I think your best bet would be to buy your own router and then use that one instead of the ISP provided router.

If you want to go more deeper, you can maybe choose one that is supported by OpenWrt. You can use the Table of hardware or the firmware selector to check if your desired router has OpenWrt support.

[–] JakenVeina@vlemmy.net 3 points 1 year ago

Definitely this. If you're absolutely sure you can't change config on the router, then you just treat it like a modem. Let it serve up one, single DHCP lease to your own router and run your network off of that.

[–] smokedclover@lemmy.world 5 points 1 year ago

I think you have to change the DNS settings on every client/connection then

[–] Mickpyro@lemmy.world 2 points 1 year ago (1 children)

Can't we setup dns adresses in dhcpd?
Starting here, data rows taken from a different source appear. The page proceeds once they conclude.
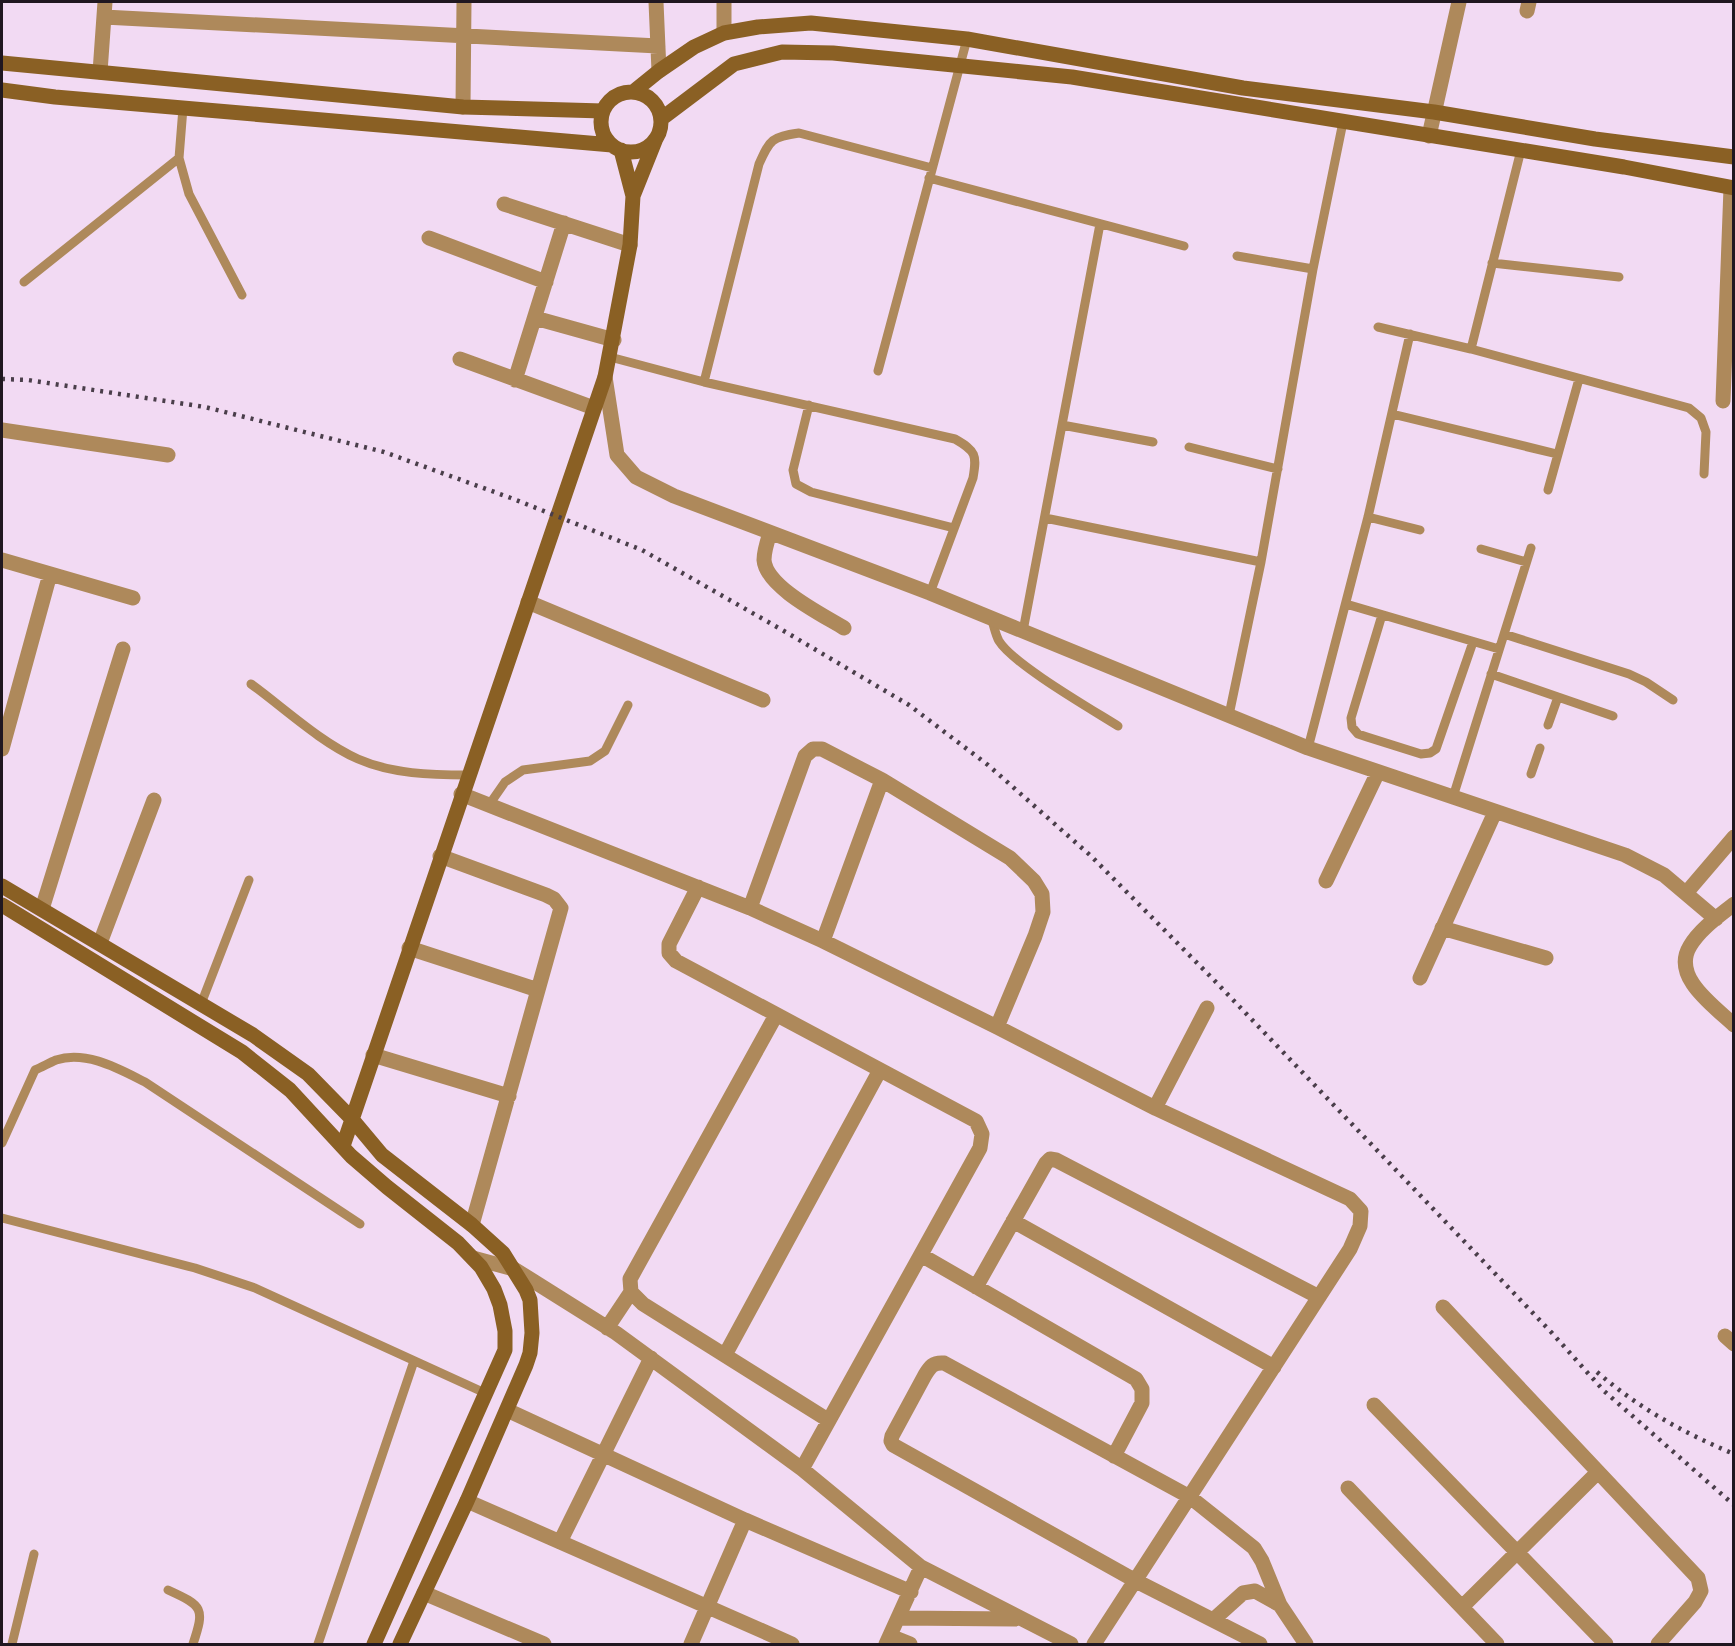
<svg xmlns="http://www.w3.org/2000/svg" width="1735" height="1646" font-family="'Nunito Sans',sans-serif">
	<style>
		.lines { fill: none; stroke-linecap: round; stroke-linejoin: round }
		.service { stroke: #ae895b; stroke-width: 9 }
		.minor { stroke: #ae895b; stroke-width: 15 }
		.secondary { stroke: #8a6024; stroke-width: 15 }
		.rail { stroke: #4a3e4a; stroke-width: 4.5; stroke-dasharray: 3 6; stroke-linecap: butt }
	</style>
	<rect width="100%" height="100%" fill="#f2daf3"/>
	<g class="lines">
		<!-- service -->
		<path class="service" d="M 183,108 L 179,158 L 189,194 L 242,295
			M 929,178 L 1184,246
			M 1237,256 L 1313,269
			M 1492,263 L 1619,277
			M 24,282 L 179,158
			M 1378,327 L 1471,349 L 1689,408 L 1701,418 L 1706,432 L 1704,474
			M 1471,349 L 1521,150
			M 610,357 L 704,382 L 955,439 C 976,451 977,455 973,478 L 930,593
			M 878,371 L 967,39
			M 704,382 L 759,164 C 770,139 772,137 799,133 L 932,168
			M 809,405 L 793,470 L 796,484 L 811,492 L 954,528
			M 1392,414 L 1557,454
			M 1062,425 L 1153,442
			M 1189,447 L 1278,469
			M 1548,490 L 1579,379
			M 1368,517 L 1420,530
			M 1045,518 L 1261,562
			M 1481,549 L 1526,562
			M 1346,604 L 1499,649
			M 1382,615 L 1351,718 L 1352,727 L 1358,734 L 1367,737 L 1421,754 L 1430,753 L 1436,749 L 1473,642
			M 991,618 C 994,625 995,634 999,641 C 1013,664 1091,709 1118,726
			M 1023,631 L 1100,224
			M 1504,634 L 1629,674 L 1646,682 L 1673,700
			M 1491,674 L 1613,716
			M 251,684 C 284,708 320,742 358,759 C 392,774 431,775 468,775
			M 1229,715 L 1261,562 L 1313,269 L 1343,122
			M 1548,725 L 1558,697
			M 1308,748 L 1368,517 L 1410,334
			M 1531,774 L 1540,748
			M 1453,797 L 1531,548
			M 489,805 L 505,782 L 523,770 L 590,761 L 605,751 L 628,705
			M 201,1004 L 249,880
			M 2,1143 L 35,1070 C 42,1067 49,1063 56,1060 C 86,1050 119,1069 145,1082 L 360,1224
			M 2,1218 L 195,1268 L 255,1288 L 485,1393
			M 168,1590 C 203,1606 205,1608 193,1644
			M 12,1644 L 34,1554
			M 318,1644 L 414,1361"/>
		<!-- minor -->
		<path class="minor" d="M 656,2 L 659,71
			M 1527,11 L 1529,2
			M 104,17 L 658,46
			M 724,33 L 724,2
			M 100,72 L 105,2
			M 463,107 L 464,2
			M 1429,136 L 1459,2
			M 504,204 L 630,245
			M 429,238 L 546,282
			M 535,318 L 614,340
			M 460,359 L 594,408
			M 605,377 L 617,455 L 636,477 L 674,496 L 930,593 L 1308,748 L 1625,855 L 1664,875 L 1716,919
			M 515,380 L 564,223
			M 1723,401 L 1731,188
			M 2,430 L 168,455
			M 770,533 C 767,542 764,552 764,560 C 766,587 823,615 844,628
			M 2,560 L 133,598
			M 528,602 L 763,700
			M 2,749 L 50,574
			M 461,794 L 750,908 L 823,941 L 997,1027 L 1155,1108 L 1350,1199 L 1361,1211 L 1360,1226 L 1350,1249 L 1094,1644
			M 440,856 L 546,895 L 554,899 L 561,908 L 472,1225
			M 1326,881 L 1378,772
			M 698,887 L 669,944 L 669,953 L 676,961 L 976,1121 L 982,1134 L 980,1148 L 802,1469
			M 1687,892 L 1734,837
			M 1734,904 C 1719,916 1700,929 1690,946 C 1671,977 1714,1006 1734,1025
			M 750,908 L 805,756 L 813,749 L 822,749 L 882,780 L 1010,858 L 1034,881 L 1042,894 L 1043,912 L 1035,936 L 997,1027
			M 42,909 L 123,649
			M 1442,928 L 1546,958
			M 823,941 L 882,780
			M 100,943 L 154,800
			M 409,948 L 538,990
			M 1420,978 L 1495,812
			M 776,1015 L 630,1279 L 631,1292 L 643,1304 L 828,1420
			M 373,1055 L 509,1096
			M 1155,1108 L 1207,1008
			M 1013,1221 L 1274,1367
			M 921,1255 L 1136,1379 L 1142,1389 L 1142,1403 L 1114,1456
			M 473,1258 L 514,1269 L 616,1333 L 802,1469 L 921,1567 L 1071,1644
			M 976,1287 L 1046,1163 L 1050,1159 L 1056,1160 L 1319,1297
			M 1443,1307 L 1698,1578 L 1701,1591 L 1695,1602 L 1658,1644
			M 607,1328 L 631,1292
			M 1725,1336 L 1734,1344
			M 725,1355 L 880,1070
			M 1374,1405 L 1606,1644
			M 507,1410 L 745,1520 L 911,1592
			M 1348,1488 L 1497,1644
			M 467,1501 L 792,1644
			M 560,1542 L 651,1358
			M 424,1593 L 544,1644
			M 1462,1607 L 1598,1472
			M 898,1618 L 1015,1619
			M 1213,1620 L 1243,1593 L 1255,1591 L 1280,1605 L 1306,1644
			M 890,1636 L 910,1644
			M 691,1644 L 745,1520
			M 886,1644 L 921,1567
			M 1260,1644 L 1136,1581 L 893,1445 L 891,1441 L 892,1436 L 925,1375 C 930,1367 933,1362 944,1363 L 1190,1497 L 1254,1548 L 1262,1561 L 1280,1605"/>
		<!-- secondary -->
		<path class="secondary" d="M 2,63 L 463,107 L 603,111
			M 2,90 L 55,97 L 612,145
			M 633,92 L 659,71 L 694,47 L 724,33 L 758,27 L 811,23 L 967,39 L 1243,88 L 1434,112 L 1595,139 L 1734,157
			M601 122a30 30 0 1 1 60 0a30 30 0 1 1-60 0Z
			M 661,119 L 734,64 L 782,52 L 833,53 L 1072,77 L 1624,167 L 1734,188
			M 621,150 L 633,196
			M 2,886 L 253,1035 L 308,1074 L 351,1118 L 382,1155 L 472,1225 L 503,1253 L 526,1290 L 530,1300 L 532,1333 L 530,1353 L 526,1365 L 467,1501 L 400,1644
			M 2,905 L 242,1052 L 290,1090 L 351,1156 L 387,1187 L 458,1243 L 481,1267 L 494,1289 L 500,1305 L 505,1331 L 505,1350 L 374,1644
			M 343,1146 L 605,377 L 630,245 L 633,196 L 655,141"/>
		<!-- rail -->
		<path class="rail" d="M 2,379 L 28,380 L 205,407 L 384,452 L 511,498 L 642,550 L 784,631 L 909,705 L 988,765 L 1091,856 L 1213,979 L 1552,1333 L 1604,1391 L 1734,1505
			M 1597,1372 C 1640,1409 1682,1432 1734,1454"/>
	</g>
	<!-- border -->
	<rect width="1735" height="1646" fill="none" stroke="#201720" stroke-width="6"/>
</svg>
Yes we can! https://manpages.org/dhcpd/8 (After BOOTP support)

[–] vegetaaaaaaa@lemmy.world 2 points 1 year ago (2 children)

If OP's router is so basic that they can't change DNS server addresses, there are chances they can't disable the builtin dhcp server either. 2 DHCP servers on the same network will not end well.

I think the only way is to manually set DNS servers on each client.

FWIW, my ISP router didn't allow custom DNS, but it allows disabling DHCP altogether.
I just run DHCP in pihole too, which works fine.

[–] Mickpyro@lemmy.world 0 points 1 year ago

If you read the link, you will understand that you can decide for every network interface a personnalize DNS. Not simply a DNS to the whole network, or by machine. Also, 99.99% sure that any modem router box combo can disable the DHCP and act as a bridge.

Note: the question I wrote was a guenuine one, and not sarcasm.